A number that have been found appear to be sacrifices. These are the ones that inspire books, spooky stories, museum displays, and much speculation. The first major work on these, entitled The Bog People, is still the best starting point, even though modern technology and later research have shown some of the early ideas to be incorrect. Peter Glob summarized what was known, what was guessed, and what was suspected, based on the best science at the time. The sacrifices seem to have been unusual in some way – physically different or otherwise slightly outside of society. Several had berries or grains in their stomachs not usually eaten as food, like mistletoe. Some had been strangled, or had been killed by a blow to the head, or by having their throat cut. To whom they were sacrificed is unknown, especially for the ones that are from 1400-1200 BC/BCE or so. The Iron Age sacrifices are also uncertain, although the Celtic gods are probable possibilities, perhaps even the Norse deities, although there’s a LOT of doubt there.

I’d read about the bog bodies growing up, and this was my first chance to ever see one. Or five, in this case. One was not on display when I visited, having been removed for further study. The others are in a separate, dimly-lit section of the museum dedicated to death and beliefs about the afterlife. Since Europeans generally don’t have the taboos about displaying the ancient dead that other cultures have, there were no reasons not to show the bodies, as long as it didn’t lead to preservation problems (unlike Ötzie, who must remain frozen or decomposition will resume.) The larger area talks about beliefs concerning death, what cultures do with bodies, and why these were preserved. Then you come to the actual bodies themselves.

It’s fascinating to see. The lighting is dim for preservation reasons, as well as continuing the sense of mystery and “otherworldliness” we often associate with death. The bodies are in reconstructions of where they are found, if possible. The one above was first thought to be a girl. Later study and better imaging equipment revealed that he is a boy who probably died of disease or other natural causes, possibly related to multiple episodes of malnutrition. Interestingly, he seems to be the only one of the four who was not a sacrifice or “dangerous burial” of some kind.

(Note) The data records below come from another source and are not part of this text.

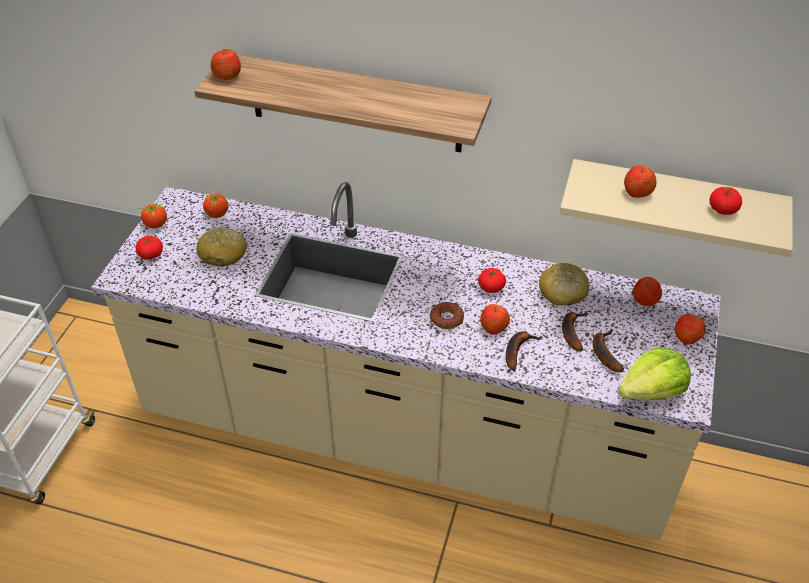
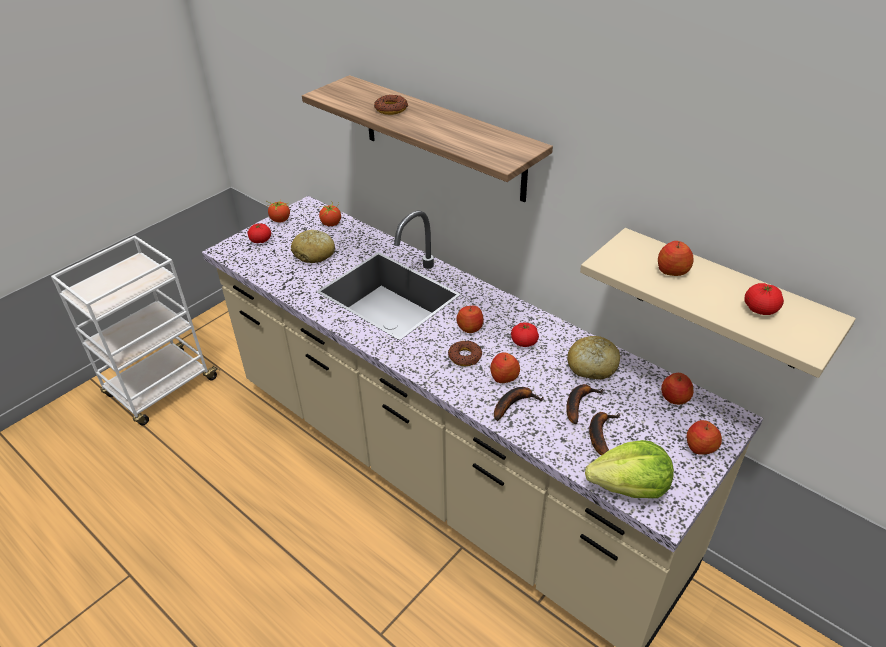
camera: 25 degrees right, 5 degrees down
apple [211,49,241,80] -> apple moved to [456,306,484,333]
none -> donut [374,95,409,115]

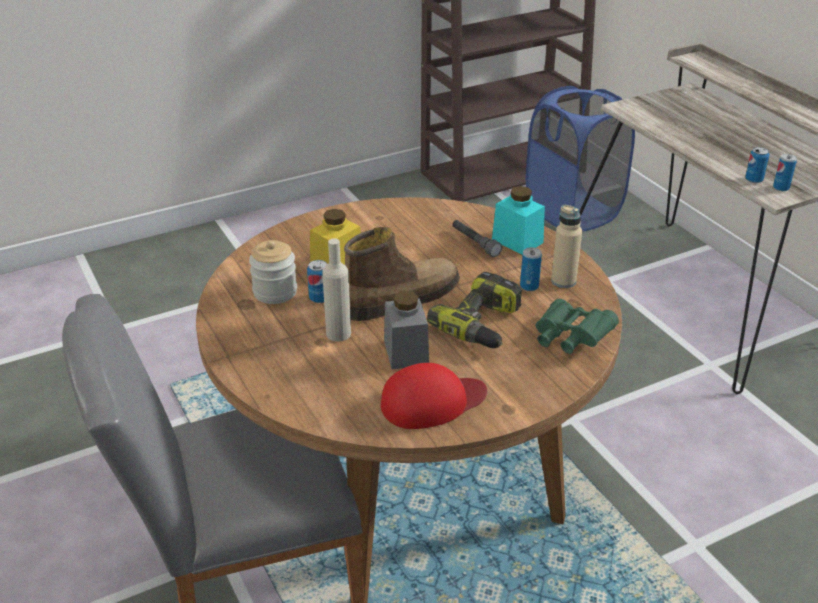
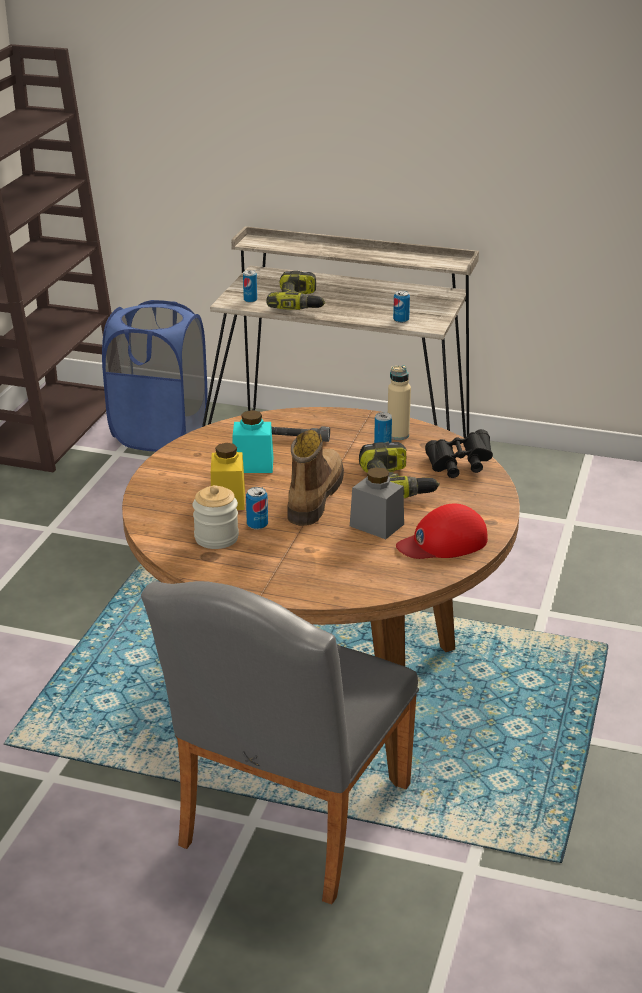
camera: 45 degrees left, 5 degrees down
beige bottle [322,238,351,342] -> none
red cap [381,363,487,429] -> red cap turned 135 degrees counterclockwise [396,503,488,559]
turquoise jar [492,186,545,255] -> turquoise jar moved to [233,410,273,473]
green binoculars [536,299,619,354] -> black binoculars [425,429,493,478]
can [773,154,797,191] -> can moved to [243,270,257,302]
none -> power drill [266,271,326,310]

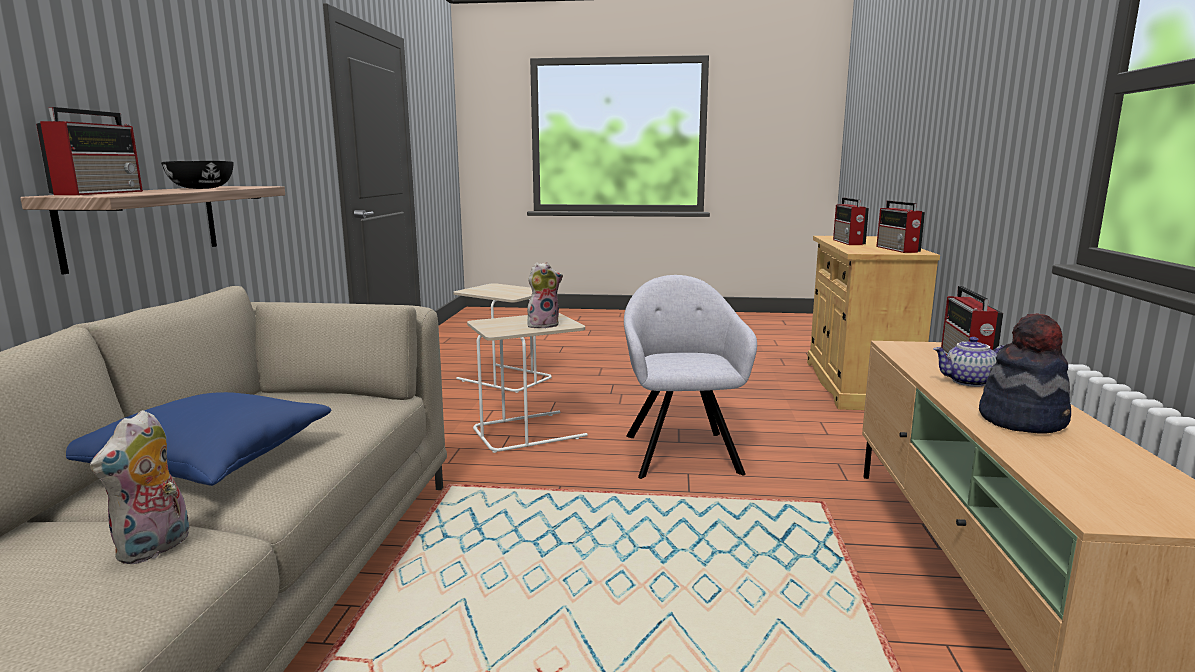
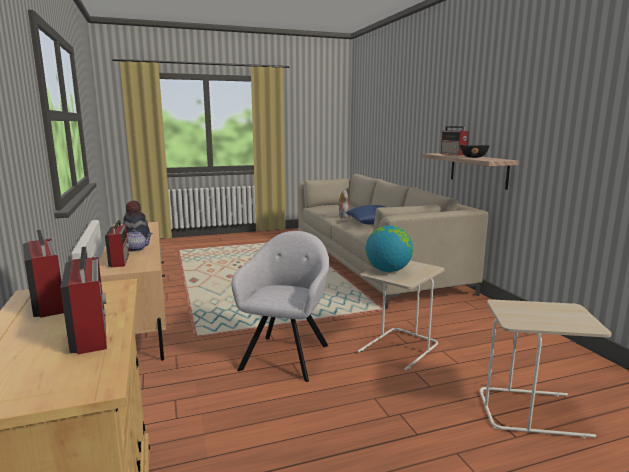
camera: 155 degrees right, 0 degrees up
plush toy [527,262,563,328] -> globe [366,225,413,272]
grey armchair [624,275,757,479] -> grey armchair turned 135 degrees counterclockwise [231,231,330,382]

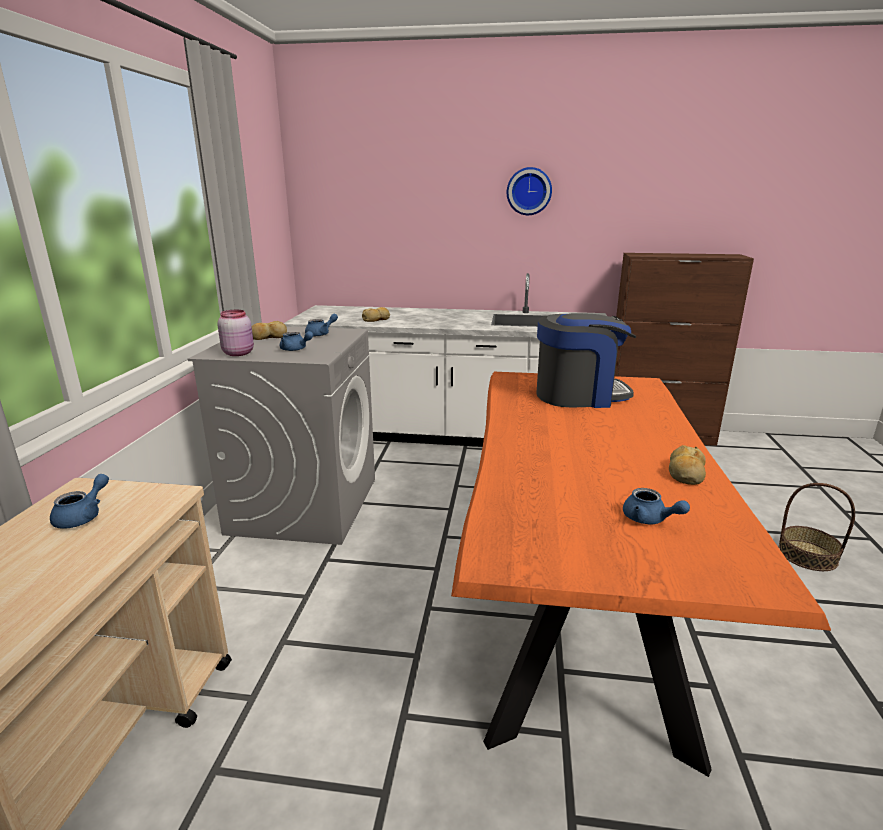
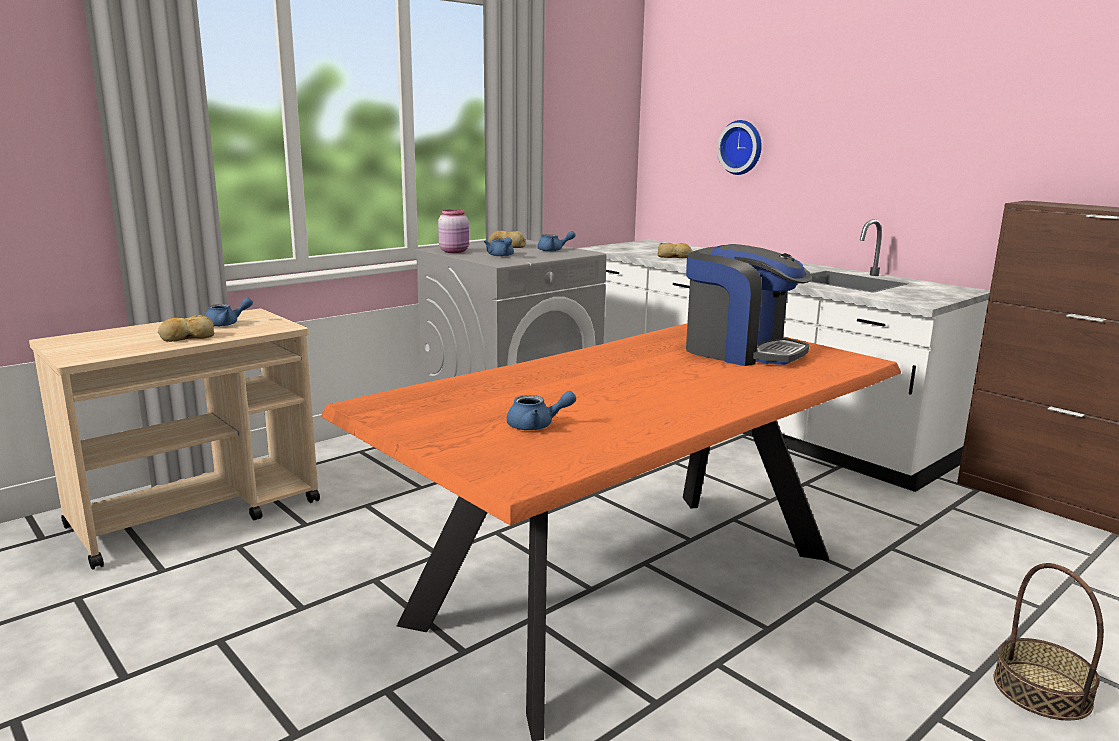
camera: 40 degrees right, 5 degrees down
wall clock [507,167,552,215] -> wall clock moved to [717,120,762,175]
blue teapot [623,488,690,524] -> blue teapot turned 90 degrees counterclockwise [507,391,576,430]
bread [669,445,706,485] -> bread moved to [158,315,214,342]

Old bodies – be they skeletons or bog bodies – don’t bother me the way they disturb some. My culture doesn’t practice ancestor veneration, nor do we believe that a surviving physical body is necessary for an afterlife. I am fascinated by what skeletons and bodies can tell us about everyday life (hard, mostly) and beliefs.

https://museum-fuer-archaeologie.de/en/tod-und-jenseits

5 thoughts on “To Sleep, Perchance to Dream?

  1. You don’t want to get bogged down with that cultural baggage, when it’s a fen time for a slough walk?

  2. Thinking of the “Stake in the heart”, I remember reading about “driving a stake” into the grave of somebody really disliked.

    IE “Now you’re dead so Stay Dead!”. 😀

    • Yes. There was often a sense that the individual, if he had been that bad in life, would probably come back. People who used political or job positions for personal gain (like surveyors) were suspect.

  3. The only “bog body” I’m at all familiar with is Lindow Man, who is thought to have been a sacrifice to the gods – and I only know anything about him because he played a role in one of Katherine Kurtz’s “Adept” novels. Some time later I stumbled across a used copy of the book mentioned therein, “The Life and Death of a Druid Prince.” I was honestly surprised to find it was a real discovery; I thought Kurtz made it up for the novel.

    • Kurtz used a lot of real history and archaeology in her books, both the Adept series and the Dyrini books. It’s fun teasing what’s “author invention” apart from “seriously cool history.”